## MATERIAL PROVIDED
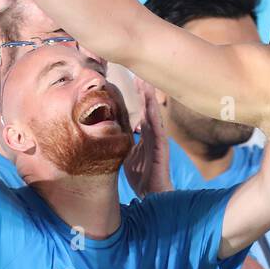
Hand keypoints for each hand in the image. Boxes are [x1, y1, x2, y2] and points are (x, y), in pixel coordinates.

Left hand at [124, 76, 170, 196]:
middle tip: (138, 73)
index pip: (140, 111)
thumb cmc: (141, 177)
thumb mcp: (126, 155)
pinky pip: (158, 130)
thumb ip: (122, 142)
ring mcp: (157, 141)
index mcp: (144, 135)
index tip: (131, 79)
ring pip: (153, 115)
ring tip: (146, 83)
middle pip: (147, 109)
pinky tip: (150, 105)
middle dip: (144, 92)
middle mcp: (152, 135)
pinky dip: (154, 116)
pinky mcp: (161, 149)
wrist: (152, 195)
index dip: (136, 96)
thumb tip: (108, 132)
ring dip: (150, 100)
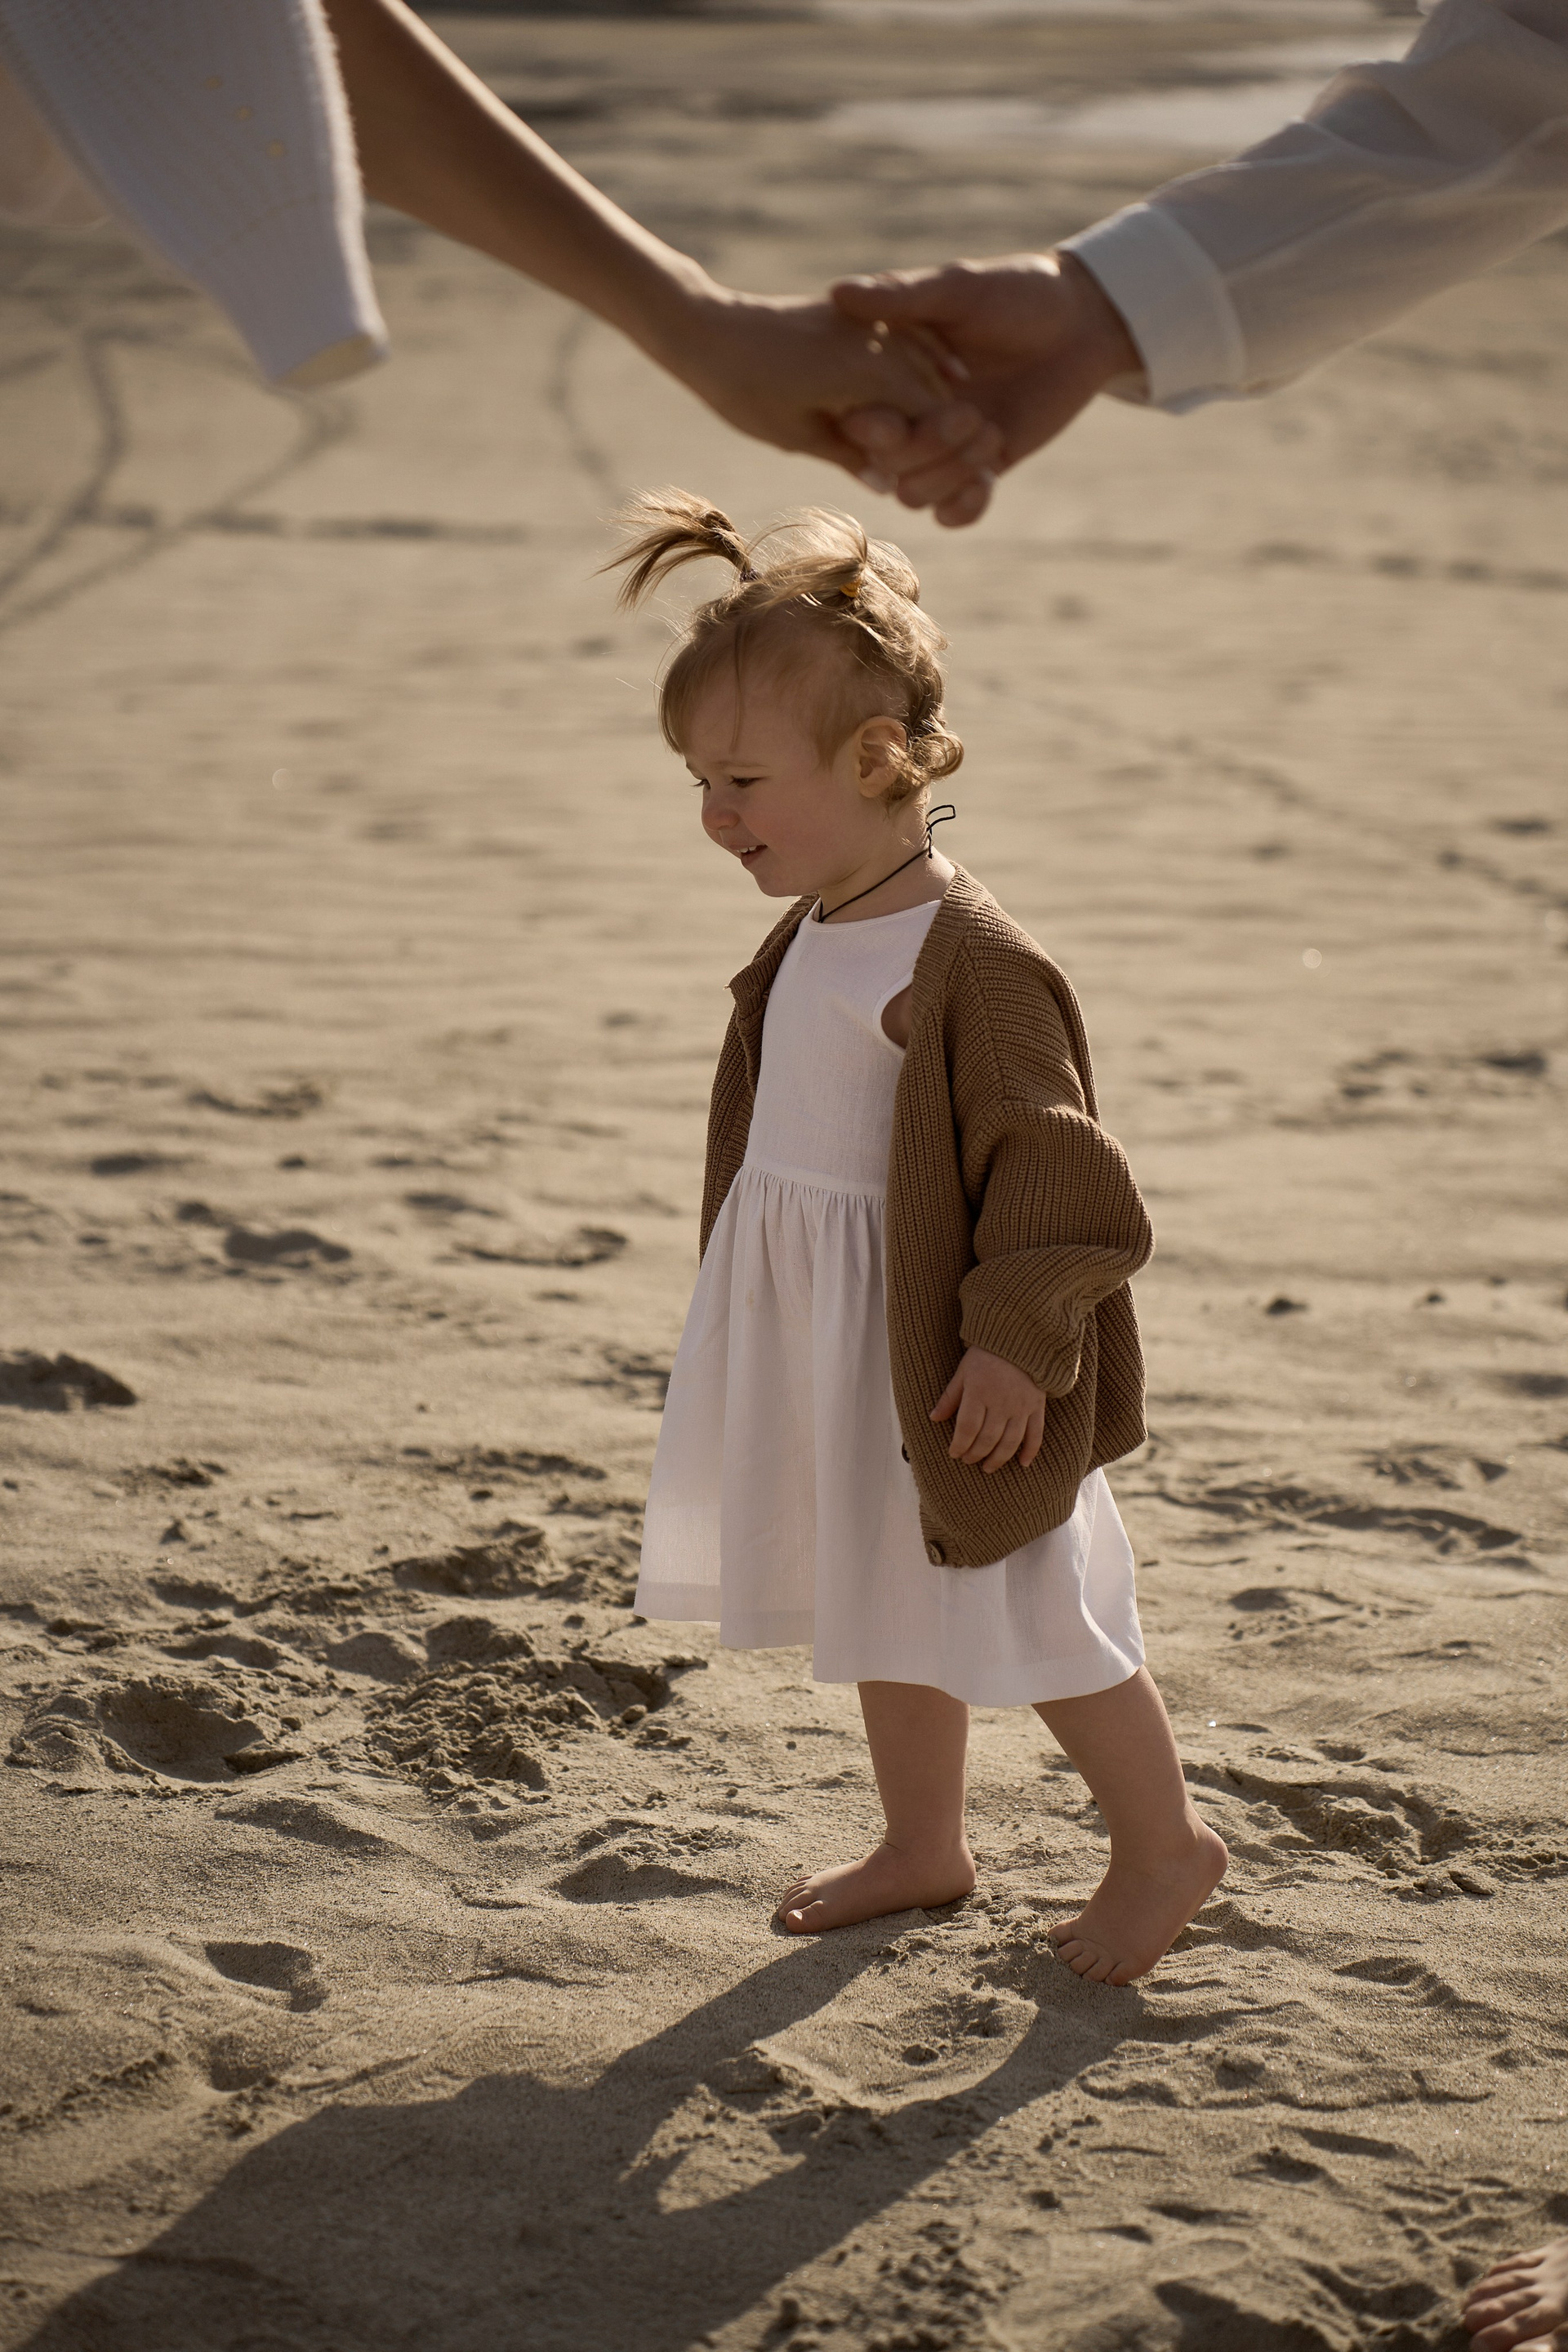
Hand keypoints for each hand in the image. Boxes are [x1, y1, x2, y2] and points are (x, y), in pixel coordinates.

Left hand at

## TASK TO COMPLETE
The answer must be an exact copy of every record above, minus the pictures.

## EXPECTED ANSWER
Hand keypoints for each hand in the image. Boxes are [x1, y1, x2, y2] and points are (x, y), in pixel coordinates.

Left hand at [124, 76, 170, 196]:
middle tip: (138, 73)
index pip: (140, 111)
thumb cmc: (141, 177)
thumb mcp: (126, 155)
pinky pip: (158, 130)
thumb ip: (122, 142)
ring mcp: (157, 141)
index mcp: (144, 135)
index tip: (131, 79)
ring pip: (153, 115)
ring tip: (146, 83)
middle pip: (147, 109)
pinky tip: (150, 105)
middle dip: (144, 92)
middle mcp: (152, 135)
pinky dip: (154, 116)
pinky mcp: (161, 149)
wrist: (152, 195)
index dip: (136, 96)
thumb tip: (108, 132)
ring dip: (150, 100)
Hand keypoints for each hand in the image. Boxes are [x1, y1, x2, y2] and points are (x, y), in pixel coordinates.

Left hand at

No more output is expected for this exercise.